Decentralized Stochastic Linear-Quadratic Optimal Control with Risk Constraint and Partial Observation

TL;DR

This paper develops a decentralized stochastic LQ control framework with risk constraints and partial observations, providing explicit solutions and stability conditions, and demonstrating effectiveness through numerical examples.

Contribution

It introduces a novel risk-constrained decentralized LQ control model with partial observations and unreliable communication, deriving explicit solutions and stability criteria.

Findings

Explicit solutions for finite and infinite horizon problems.

Necessary and sufficient conditions for mean-square stability.

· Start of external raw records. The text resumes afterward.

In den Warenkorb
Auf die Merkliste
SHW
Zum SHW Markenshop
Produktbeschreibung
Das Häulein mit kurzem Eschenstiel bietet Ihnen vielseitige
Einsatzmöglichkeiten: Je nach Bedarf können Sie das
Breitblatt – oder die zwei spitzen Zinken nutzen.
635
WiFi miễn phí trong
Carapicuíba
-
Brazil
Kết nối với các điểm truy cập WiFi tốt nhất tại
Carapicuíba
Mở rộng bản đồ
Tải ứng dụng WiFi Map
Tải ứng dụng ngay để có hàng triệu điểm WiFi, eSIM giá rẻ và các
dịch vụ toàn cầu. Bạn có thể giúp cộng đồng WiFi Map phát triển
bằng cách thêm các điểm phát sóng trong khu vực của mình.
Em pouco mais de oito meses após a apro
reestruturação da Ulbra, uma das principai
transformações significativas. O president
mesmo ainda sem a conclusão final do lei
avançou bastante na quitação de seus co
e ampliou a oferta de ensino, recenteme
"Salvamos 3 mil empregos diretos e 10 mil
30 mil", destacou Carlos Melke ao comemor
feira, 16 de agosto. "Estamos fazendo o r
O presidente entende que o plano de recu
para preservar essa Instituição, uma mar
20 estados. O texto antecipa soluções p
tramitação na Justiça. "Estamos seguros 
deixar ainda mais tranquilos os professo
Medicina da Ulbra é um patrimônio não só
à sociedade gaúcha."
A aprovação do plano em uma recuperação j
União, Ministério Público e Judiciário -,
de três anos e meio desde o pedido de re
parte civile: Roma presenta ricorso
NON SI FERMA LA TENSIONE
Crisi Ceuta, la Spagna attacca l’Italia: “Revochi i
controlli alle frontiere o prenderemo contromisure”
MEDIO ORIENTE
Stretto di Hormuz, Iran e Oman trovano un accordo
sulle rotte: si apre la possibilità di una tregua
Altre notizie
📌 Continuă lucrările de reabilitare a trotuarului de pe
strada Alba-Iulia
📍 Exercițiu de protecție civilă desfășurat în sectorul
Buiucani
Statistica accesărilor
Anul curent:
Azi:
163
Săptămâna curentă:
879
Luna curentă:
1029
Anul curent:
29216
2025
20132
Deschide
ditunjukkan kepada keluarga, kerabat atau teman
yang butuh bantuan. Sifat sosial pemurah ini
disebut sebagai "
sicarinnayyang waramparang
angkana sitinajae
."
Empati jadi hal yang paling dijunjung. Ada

Effective numerical examples demonstrating the approach.

Abstract

This paper addresses a risk-constrained decentralized stochastic linear-quadratic optimal control problem with one remote controller and one local controller, where the risk constraint is posed on the cumulative state weighted variance in order to reduce the oscillation of system trajectory. In this model, local controller can only partially observe the system state, and sends the estimate of state to remote controller through an unreliable channel, whereas the channel from remote controller to local controllers is perfect. For the considered constrained optimization problem, we first punish the risk constraint into cost function through Lagrange multiplier method, and the resulting augmented cost function will include a quadratic mean-field term of state. In the sequel, for any but fixed multiplier, explicit solutions to finite-horizon and infinite-horizon mean-field decentralized linear-quadratic problems are derived together with necessary and sufficient condition on the mean-square stability of optimal system. Then, approach to find the optimal Lagrange multiplier is presented based on bisection method. Finally, two numerical examples are given to show the efficiency of the obtained results.